Directed by Robert Kenner and Melissa Robledo, the new film opens, like the first, with an inspiring image from a painting – here a tractor slides across a field of crops under a brilliant sun. If you’ve seen the original, you’ll know that such a scene soon gives way to images of unpleasant assembly lines, “kill floors” in slaughterhouses, or workers earning pennies in the fields.

A lot has happened since 2008. More and more people care about what they eat and where it comes from. Farmers’ markets are everywhere, and supermarkets offer organic, non-GMO food because consumers want it.

But, Pollan reminds us, the industry is still dominated “by a handful of very large and very powerful companies.” In normal times, that power is invisible, but when the pandemic hit, the curtain was lifted, he says. We see images of countless pigs being euthanized because they cannot be processed, and farms throwing away perfectly good milk. At the same time, the shelves of many supermarkets were empty and people lined up hungry in their cars. The film argues that this is what happens when only a few companies are at the top. Some babies, for example, do not receive their formula.

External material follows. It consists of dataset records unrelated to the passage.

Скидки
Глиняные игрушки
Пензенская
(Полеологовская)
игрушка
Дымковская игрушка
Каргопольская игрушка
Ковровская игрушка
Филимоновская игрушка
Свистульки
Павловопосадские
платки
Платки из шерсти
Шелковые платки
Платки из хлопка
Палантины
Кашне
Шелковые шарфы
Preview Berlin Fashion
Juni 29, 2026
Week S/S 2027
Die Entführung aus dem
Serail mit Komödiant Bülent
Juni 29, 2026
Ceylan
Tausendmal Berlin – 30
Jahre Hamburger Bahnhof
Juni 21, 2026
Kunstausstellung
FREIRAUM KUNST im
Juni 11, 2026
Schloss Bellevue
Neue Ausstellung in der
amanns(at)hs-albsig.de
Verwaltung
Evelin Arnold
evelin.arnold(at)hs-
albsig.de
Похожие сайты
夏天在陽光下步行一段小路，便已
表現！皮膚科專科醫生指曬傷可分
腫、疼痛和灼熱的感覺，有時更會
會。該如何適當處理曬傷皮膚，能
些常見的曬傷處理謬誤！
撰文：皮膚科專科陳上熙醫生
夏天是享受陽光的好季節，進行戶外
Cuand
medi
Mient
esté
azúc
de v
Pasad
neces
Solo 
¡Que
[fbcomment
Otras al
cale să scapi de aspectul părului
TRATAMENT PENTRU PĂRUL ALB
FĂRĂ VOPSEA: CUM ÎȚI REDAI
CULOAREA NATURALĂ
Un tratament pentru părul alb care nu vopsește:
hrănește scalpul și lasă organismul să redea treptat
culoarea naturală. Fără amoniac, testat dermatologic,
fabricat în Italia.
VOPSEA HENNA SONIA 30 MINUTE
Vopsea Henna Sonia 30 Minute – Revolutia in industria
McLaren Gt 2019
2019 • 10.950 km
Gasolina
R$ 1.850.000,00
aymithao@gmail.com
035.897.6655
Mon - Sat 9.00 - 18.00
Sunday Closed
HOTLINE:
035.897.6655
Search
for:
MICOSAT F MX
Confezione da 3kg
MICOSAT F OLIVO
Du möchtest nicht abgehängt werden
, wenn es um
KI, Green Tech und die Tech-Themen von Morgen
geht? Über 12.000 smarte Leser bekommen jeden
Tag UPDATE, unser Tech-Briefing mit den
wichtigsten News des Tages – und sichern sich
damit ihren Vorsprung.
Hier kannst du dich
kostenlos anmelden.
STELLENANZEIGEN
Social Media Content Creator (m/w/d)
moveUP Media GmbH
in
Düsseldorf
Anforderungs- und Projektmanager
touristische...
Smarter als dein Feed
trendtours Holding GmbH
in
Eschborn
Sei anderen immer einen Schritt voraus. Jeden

As with the first film – the style is much the same – we are transported around the country (and beyond), listening to a stream of voices: organizers, workers, farmers, nutritionists, politicians, entrepreneurs, scientists. (Sometimes we don’t know who’s talking for a few seconds, which can be confusing.)

In Immokalee, Florida, lifelong farmworker (and labor leader) Gerardo Reyes Chavez explains how immigrant workers—mostly Latino and Haitian—are counted on and mistreated. “Industry wants immigrant workers because they think they can take advantage of us,” he says. Schlosser and Pollan tell us that if we eat fruits and vegetables, we are part of a chain of exploitation.

With bright, colorful and convenient graphics, the film traces the consolidation of the industry: the few companies that have 70% of the soda market, for example, or 80% of the baby food market. These realities violate the spirit of antitrust law, they argue.

We meet people like Wisconsin dairy farmer Sarah Lloyd, whose 450-cow farm seems huge to her, but other farms have 5,000, 10,000 or 20,000 cows. How can it compete?

Marion Nestle, a biologist and nutritionist at New York University, looks back over several decades and marvels at how food has become something available anytime, anywhere: “You walk into a clothing store and there’s candy on the cash register.” She especially marvels at increasing portion sizes over the years, a thought illustrated by a stack of pancakes that continues to grow.

A professor from Brazil, Carlos Monteiro, claims that “ultra-processed” foods are a key factor in diabetes. His ideas are supported by an experiment at the National Institutes of Health, which shows that people who eat such highly processed foods consume a whopping 500 calories more per day. Mark Schatzker (“The Dorito Effect”) talks about artificial flavors and how they trick the body into eating more.

Are there any solutions to all of this? The filmmakers look at a bunch, endorsing some more than others. Everyone is coming up with “plant-based” substitutes (fake chicken wings, bee-free honey). But Pollan worries that consumers might think “plant-based” means healthy food—often, it’s anything but. One promising idea: an ocean farmer, Bren Smith, grows seaweed, and a chef uses it in his restaurant.

The most emotional moment is Taco Bell, but not the food there. Fran Marion, a Taco Bell worker (and activist), has tears streaming down her face as she describes the challenge of feeding her children and avoiding living out of her car. She doesn’t get health care or sick leave, she says, and as an adult she has never been able to afford a doctor’s visit. She said she worked all day with food and came home to hear her son’s stomach rumbling.

The film ends where the previous one did: with a call to action. “Join us in transforming our food system,” it says, providing a website where viewers can get involved. The danger is the same, they say, as it was in 2008: “Monopoly power is a threat to our freedom.”

Food, Inc. 2,” a Magnolia Pictures release, has not been rated by the Motion Picture Association. Duration: 94 minutes. Three stars out of four.